La persecución tuvo todos los caracteres de un genocidio, no solo porque trataba de eliminar sangrientamente al clero, sino porque aspiraba a erradicar hasta la memoria de la cultura cristiana en España. Fueron destruidas total o parcialmente, y saqueadas a menudo, unas 20.000 iglesias, ermitas y capillas, y con ellas obras de arte invalorables; incendiadas bibliotecas como la franciscana de Sarriá, con cien mil volúmenes; la de Igualada, con cincuenta mil; la del seminario de Barcelona o la de los capuchinos, con cuarenta mil, y las de muchos particulares tenidos por personas religiosas, que sumaban decenas de miles de libros más, esto solo en Barcelona. Algo semejante ocurrió en Madrid y, a menor escala, en muchas otras provincias, donde ardieron monasterios y edificios con sus bibliotecas, museos, archivos, retablos, pinturas, tallas... Todo ello acompañado de profanaciones y ultrajes de todo género. La cruz fue erradicada del espacio público y destrozada incluso en los cementerios.

Toda esta barbarie –¡realizada a menudo en nombre de la cultura!– convierte a las izquierdas españolas en un caso único dentro de Europa Occidental: puede considerarse el resultado de esa combinación de ausencia de pensamiento y de propaganda furiosa y básicamente falsaria.

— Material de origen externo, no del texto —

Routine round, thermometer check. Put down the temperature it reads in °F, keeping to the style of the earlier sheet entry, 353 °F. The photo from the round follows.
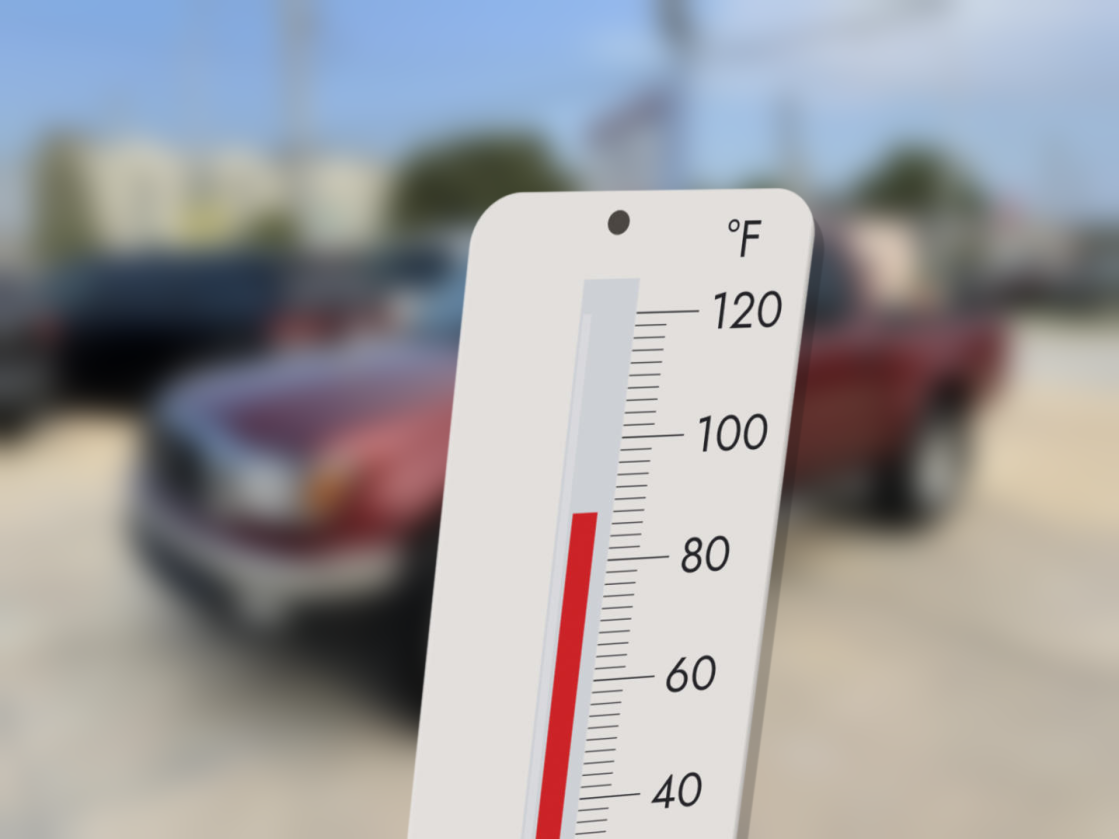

El clero era presentado como una caterva de individuos depravados, explotadores, ignaros y oscurantistas, enemigos de la cultura (la destrucción de bibliotecas y centros de enseñanza por las izquierdas indica el sentido de la palabra cultura en boca de los perseguidores); los curas se dedicarían a convertir los templos en fortines de la "reacción", desde los cuales "disparaban contra el pueblo", etc. La mentira deliberada y exacerbada desempeñó un papel clave en aquellos sucesos.

Con la transición pareció que los odios y vesanias del pasado quedaban superados, pero la verdad es que las izquierdas actuales han seguido identificándose, política y sentimentalmente, con el sanguinario Frente Popular y no han expresado el menor sentimiento o análisis autocrítico por la gigantesca masacre. Es más, no es raro observar de su parte referencias burlonas o despectivas a ella. Ni siquiera han prestado atención, desde un punto de vista meramente laico, a los tremendos daños infligidos al patrimonio cultural, artístico e histórico del pueblo español. El talante ha empeorado con el actual gobierno, cuyo jefe de ha proclamado "rojo". Consecuente con ello, ha tratado de imponer desde el poder la versión fantástica de la guerra civil cultivada por los comunistas, como un enfrentamiento del fascismo y la democracia (una democracia compuesta, nunca se olvide, por marxistas, stalinistas, anarquistas, golpistas republicanos y racistas del PNV, bajo la protección de Stalin). De donde deriva la exaltación (¡por ley!) de los incendiarios y chekistas como "víctimas" del franquismo, e igualados a los inocentes. Dicho gobierno ha orquestado y financiado campañas para erradicar la cruz del espacio público y de la enseñanza, bajo cuyo aliento ha resurgido la vieja verborrea. Acompañada de agresiones, amenazas y violencias hoy por hoy menores, pero alarmantes, dados los precedentes. Otro pésimo indicio es el acoso, envuelto como siempre en falsedades, al Valle de los Caídos.

Por ello no debe olvidarse el pasado. Un pueblo que lo olvida puede repetir lo peor de él.